Problem details
Copy out the full listing exactly, omitting any picture it contains.
Dataset excerpt section start
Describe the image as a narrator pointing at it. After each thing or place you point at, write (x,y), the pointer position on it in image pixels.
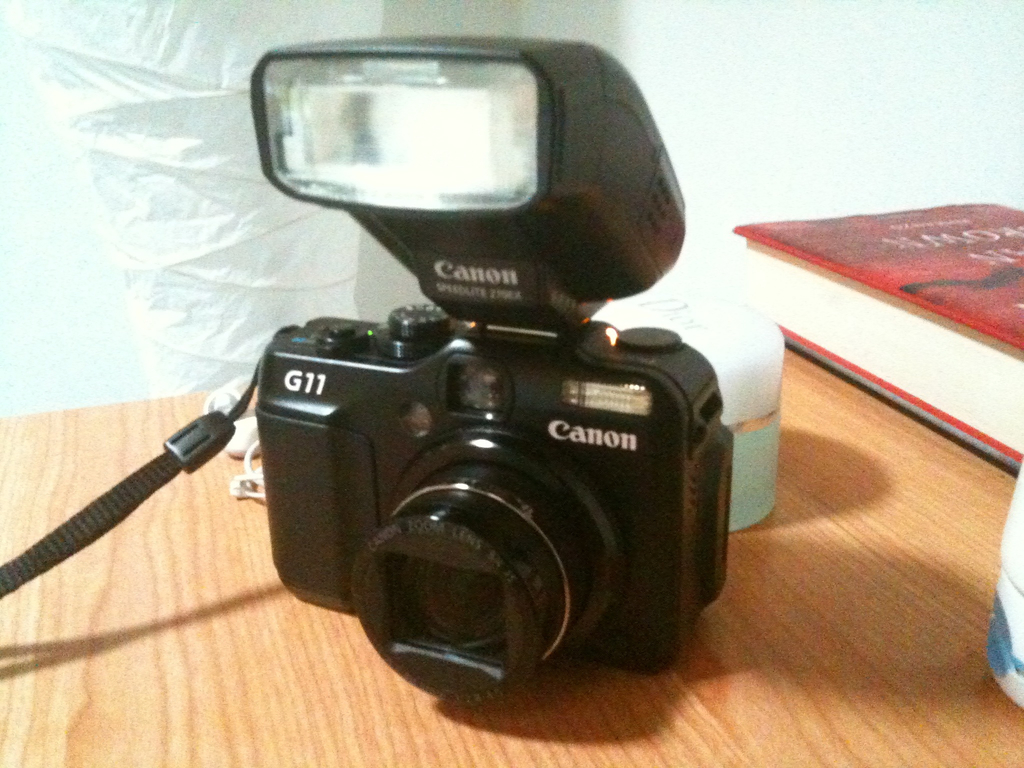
This image consists of a camera (509,425), a book (943,382) on right side (975,398) and a cover (224,111) behind the camera (623,483). This camera (643,479) is placed on a table (924,580). There is Canon written on that camera (587,457) and g11 (323,378) is also written on that.
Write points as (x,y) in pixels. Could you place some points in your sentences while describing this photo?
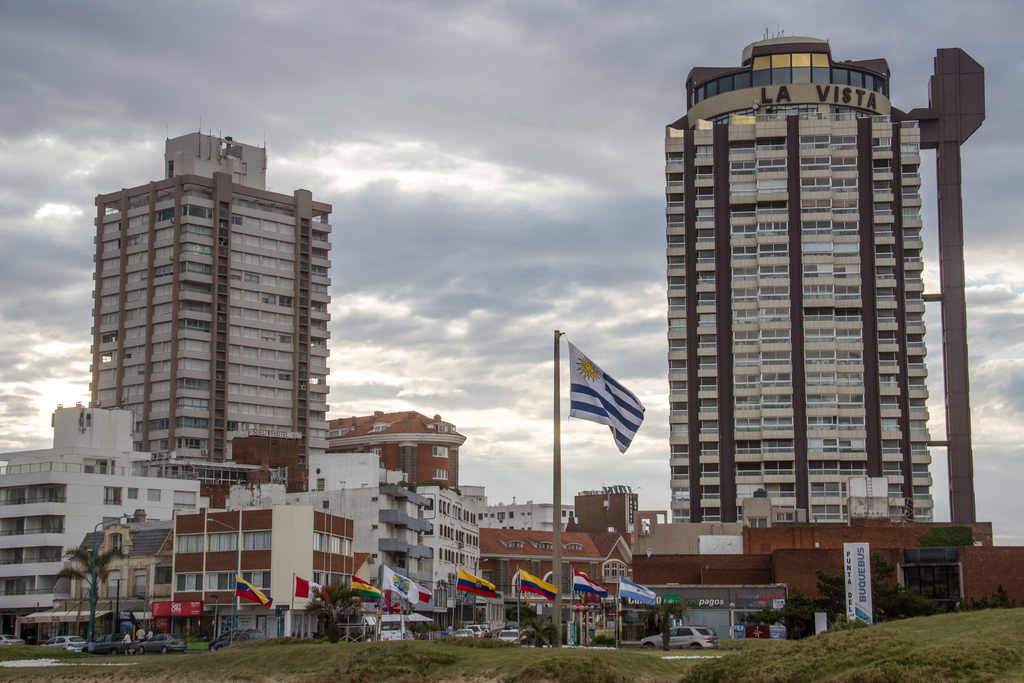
In this image, there are some buildings (243,405), there are some homes (324,556), there are some flags (410,593) on the ground (169,678), there are some cars (698,644) on the road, at the top (494,190) there is a sky (235,89) which is cloudy.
Dataset excerpt section end
Solution to the problem
Describe the image as a narrator pointing at it. After each thing or place you point at, write (x,y), the pointer position on it in image pixels.
This image consists of a camera (509,425), a book (943,382) on right side (975,398) and a cover (224,111) behind the camera (623,483). This camera (643,479) is placed on a table (924,580). There is Canon written on that camera (587,457) and g11 (323,378) is also written on that.
Write points as (x,y) in pixels. Could you place some points in your sentences while describing this photo?
In this image, there are some buildings (243,405), there are some homes (324,556), there are some flags (410,593) on the ground (169,678), there are some cars (698,644) on the road, at the top (494,190) there is a sky (235,89) which is cloudy.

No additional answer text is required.